TASK INSTRUCTIONS. Print every record exactly.

Stored entries.
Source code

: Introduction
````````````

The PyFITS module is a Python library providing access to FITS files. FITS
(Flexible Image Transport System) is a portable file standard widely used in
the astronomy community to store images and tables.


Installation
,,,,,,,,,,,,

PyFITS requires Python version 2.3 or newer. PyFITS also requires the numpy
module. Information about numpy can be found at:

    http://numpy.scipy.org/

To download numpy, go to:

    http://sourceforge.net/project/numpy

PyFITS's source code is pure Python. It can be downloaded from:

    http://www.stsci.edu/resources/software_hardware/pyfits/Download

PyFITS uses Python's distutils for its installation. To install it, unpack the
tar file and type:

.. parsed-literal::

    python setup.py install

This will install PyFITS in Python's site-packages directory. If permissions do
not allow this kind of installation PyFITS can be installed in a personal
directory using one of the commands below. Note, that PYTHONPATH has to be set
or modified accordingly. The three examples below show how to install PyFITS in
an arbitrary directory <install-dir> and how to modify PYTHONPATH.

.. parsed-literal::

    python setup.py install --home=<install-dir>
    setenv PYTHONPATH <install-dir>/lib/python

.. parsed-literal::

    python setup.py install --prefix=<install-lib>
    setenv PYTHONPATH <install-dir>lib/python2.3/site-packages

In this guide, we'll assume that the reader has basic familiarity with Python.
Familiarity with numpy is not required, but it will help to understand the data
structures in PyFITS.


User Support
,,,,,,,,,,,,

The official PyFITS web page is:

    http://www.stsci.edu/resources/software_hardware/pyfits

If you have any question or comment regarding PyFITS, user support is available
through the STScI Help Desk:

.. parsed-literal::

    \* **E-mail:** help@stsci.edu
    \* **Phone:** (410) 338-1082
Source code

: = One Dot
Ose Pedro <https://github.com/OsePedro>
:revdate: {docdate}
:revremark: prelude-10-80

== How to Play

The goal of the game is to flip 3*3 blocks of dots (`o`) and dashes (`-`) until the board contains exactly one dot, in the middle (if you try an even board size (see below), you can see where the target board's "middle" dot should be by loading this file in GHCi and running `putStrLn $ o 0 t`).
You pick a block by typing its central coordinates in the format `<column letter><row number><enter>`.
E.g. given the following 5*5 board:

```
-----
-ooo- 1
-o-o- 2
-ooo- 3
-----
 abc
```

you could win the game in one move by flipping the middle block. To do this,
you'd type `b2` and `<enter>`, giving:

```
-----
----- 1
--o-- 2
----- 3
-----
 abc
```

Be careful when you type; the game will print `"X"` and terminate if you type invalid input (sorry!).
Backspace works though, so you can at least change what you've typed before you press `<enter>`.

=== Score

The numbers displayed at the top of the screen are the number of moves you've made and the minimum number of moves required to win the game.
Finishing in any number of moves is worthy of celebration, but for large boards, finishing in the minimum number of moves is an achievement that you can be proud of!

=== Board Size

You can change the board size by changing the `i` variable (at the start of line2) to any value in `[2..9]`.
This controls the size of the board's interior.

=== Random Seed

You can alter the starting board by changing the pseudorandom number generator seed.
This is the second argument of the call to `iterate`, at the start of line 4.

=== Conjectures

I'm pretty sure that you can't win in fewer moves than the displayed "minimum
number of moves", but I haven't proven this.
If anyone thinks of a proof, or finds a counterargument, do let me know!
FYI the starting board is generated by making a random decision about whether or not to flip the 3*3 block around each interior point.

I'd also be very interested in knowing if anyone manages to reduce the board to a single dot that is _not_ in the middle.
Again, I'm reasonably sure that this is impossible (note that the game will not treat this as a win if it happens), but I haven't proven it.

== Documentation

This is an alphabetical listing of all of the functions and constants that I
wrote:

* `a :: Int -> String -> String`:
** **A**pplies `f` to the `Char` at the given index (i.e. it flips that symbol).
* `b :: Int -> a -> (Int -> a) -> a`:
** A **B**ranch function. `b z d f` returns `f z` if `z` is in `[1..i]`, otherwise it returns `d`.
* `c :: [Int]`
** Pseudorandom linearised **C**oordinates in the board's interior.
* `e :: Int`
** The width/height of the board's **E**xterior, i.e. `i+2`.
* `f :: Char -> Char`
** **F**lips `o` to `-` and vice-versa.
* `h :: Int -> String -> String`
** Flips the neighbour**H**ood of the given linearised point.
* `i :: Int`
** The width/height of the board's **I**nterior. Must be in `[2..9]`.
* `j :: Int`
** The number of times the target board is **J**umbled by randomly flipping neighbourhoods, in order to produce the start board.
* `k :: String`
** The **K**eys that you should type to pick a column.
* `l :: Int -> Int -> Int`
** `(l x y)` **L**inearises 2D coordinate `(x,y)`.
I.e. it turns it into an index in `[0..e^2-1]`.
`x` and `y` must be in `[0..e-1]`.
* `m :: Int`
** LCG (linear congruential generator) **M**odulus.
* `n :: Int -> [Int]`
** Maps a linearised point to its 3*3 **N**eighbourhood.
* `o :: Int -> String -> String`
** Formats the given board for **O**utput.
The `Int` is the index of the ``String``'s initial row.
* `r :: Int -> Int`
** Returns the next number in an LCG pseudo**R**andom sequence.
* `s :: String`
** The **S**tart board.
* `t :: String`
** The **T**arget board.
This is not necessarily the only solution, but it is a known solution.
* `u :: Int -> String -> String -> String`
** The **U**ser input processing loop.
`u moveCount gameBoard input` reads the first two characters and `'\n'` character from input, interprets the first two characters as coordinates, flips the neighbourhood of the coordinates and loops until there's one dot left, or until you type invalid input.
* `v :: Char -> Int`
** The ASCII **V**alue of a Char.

COMPLETED EXERCISE.
Source code

: Introduction
````````````

The PyFITS module is a Python library providing access to FITS files. FITS
(Flexible Image Transport System) is a portable file standard widely used in
the astronomy community to store images and tables.


Installation
,,,,,,,,,,,,

PyFITS requires Python version 2.3 or newer. PyFITS also requires the numpy
module. Information about numpy can be found at:

    http://numpy.scipy.org/

To download numpy, go to:

    http://sourceforge.net/project/numpy

PyFITS's source code is pure Python. It can be downloaded from:

    http://www.stsci.edu/resources/software_hardware/pyfits/Download

PyFITS uses Python's distutils for its installation. To install it, unpack the
tar file and type:

.. parsed-literal::

    python setup.py install

This will install PyFITS in Python's site-packages directory. If permissions do
not allow this kind of installation PyFITS can be installed in a personal
directory using one of the commands below. Note, that PYTHONPATH has to be set
or modified accordingly. The three examples below show how to install PyFITS in
an arbitrary directory <install-dir> and how to modify PYTHONPATH.

.. parsed-literal::

    python setup.py install --home=<install-dir>
    setenv PYTHONPATH <install-dir>/lib/python

.. parsed-literal::

    python setup.py install --prefix=<install-lib>
    setenv PYTHONPATH <install-dir>lib/python2.3/site-packages

In this guide, we'll assume that the reader has basic familiarity with Python.
Familiarity with numpy is not required, but it will help to understand the data
structures in PyFITS.


User Support
,,,,,,,,,,,,

The official PyFITS web page is:

    http://www.stsci.edu/resources/software_hardware/pyfits

If you have any question or comment regarding PyFITS, user support is available
through the STScI Help Desk:

.. parsed-literal::

    \* **E-mail:** help@stsci.edu
    \* **Phone:** (410) 338-1082
Source code

: = One Dot
Ose Pedro <https://github.com/OsePedro>
:revdate: {docdate}
:revremark: prelude-10-80

== How to Play

The goal of the game is to flip 3*3 blocks of dots (`o`) and dashes (`-`) until the board contains exactly one dot, in the middle (if you try an even board size (see below), you can see where the target board's "middle" dot should be by loading this file in GHCi and running `putStrLn $ o 0 t`).
You pick a block by typing its central coordinates in the format `<column letter><row number><enter>`.
E.g. given the following 5*5 board:

```
-----
-ooo- 1
-o-o- 2
-ooo- 3
-----
 abc
```

you could win the game in one move by flipping the middle block. To do this,
you'd type `b2` and `<enter>`, giving:

```
-----
----- 1
--o-- 2
----- 3
-----
 abc
```

Be careful when you type; the game will print `"X"` and terminate if you type invalid input (sorry!).
Backspace works though, so you can at least change what you've typed before you press `<enter>`.

=== Score

The numbers displayed at the top of the screen are the number of moves you've made and the minimum number of moves required to win the game.
Finishing in any number of moves is worthy of celebration, but for large boards, finishing in the minimum number of moves is an achievement that you can be proud of!

=== Board Size

You can change the board size by changing the `i` variable (at the start of line2) to any value in `[2..9]`.
This controls the size of the board's interior.

=== Random Seed

You can alter the starting board by changing the pseudorandom number generator seed.
This is the second argument of the call to `iterate`, at the start of line 4.

=== Conjectures

I'm pretty sure that you can't win in fewer moves than the displayed "minimum
number of moves", but I haven't proven this.
If anyone thinks of a proof, or finds a counterargument, do let me know!
FYI the starting board is generated by making a random decision about whether or not to flip the 3*3 block around each interior point.

I'd also be very interested in knowing if anyone manages to reduce the board to a single dot that is _not_ in the middle.
Again, I'm reasonably sure that this is impossible (note that the game will not treat this as a win if it happens), but I haven't proven it.

== Documentation

This is an alphabetical listing of all of the functions and constants that I
wrote:

* `a :: Int -> String -> String`:
** **A**pplies `f` to the `Char` at the given index (i.e. it flips that symbol).
* `b :: Int -> a -> (Int -> a) -> a`:
** A **B**ranch function. `b z d f` returns `f z` if `z` is in `[1..i]`, otherwise it returns `d`.
* `c :: [Int]`
** Pseudorandom linearised **C**oordinates in the board's interior.
* `e :: Int`
** The width/height of the board's **E**xterior, i.e. `i+2`.
* `f :: Char -> Char`
** **F**lips `o` to `-` and vice-versa.
* `h :: Int -> String -> String`
** Flips the neighbour**H**ood of the given linearised point.
* `i :: Int`
** The width/height of the board's **I**nterior. Must be in `[2..9]`.
* `j :: Int`
** The number of times the target board is **J**umbled by randomly flipping neighbourhoods, in order to produce the start board.
* `k :: String`
** The **K**eys that you should type to pick a column.
* `l :: Int -> Int -> Int`
** `(l x y)` **L**inearises 2D coordinate `(x,y)`.
I.e. it turns it into an index in `[0..e^2-1]`.
`x` and `y` must be in `[0..e-1]`.
* `m :: Int`
** LCG (linear congruential generator) **M**odulus.
* `n :: Int -> [Int]`
** Maps a linearised point to its 3*3 **N**eighbourhood.
* `o :: Int -> String -> String`
** Formats the given board for **O**utput.
The `Int` is the index of the ``String``'s initial row.
* `r :: Int -> Int`
** Returns the next number in an LCG pseudo**R**andom sequence.
* `s :: String`
** The **S**tart board.
* `t :: String`
** The **T**arget board.
This is not necessarily the only solution, but it is a known solution.
* `u :: Int -> String -> String -> String`
** The **U**ser input processing loop.
`u moveCount gameBoard input` reads the first two characters and `'\n'` character from input, interprets the first two characters as coordinates, flips the neighbourhood of the coordinates and loops until there's one dot left, or until you type invalid input.
* `v :: Char -> Int`
** The ASCII **V**alue of a Char.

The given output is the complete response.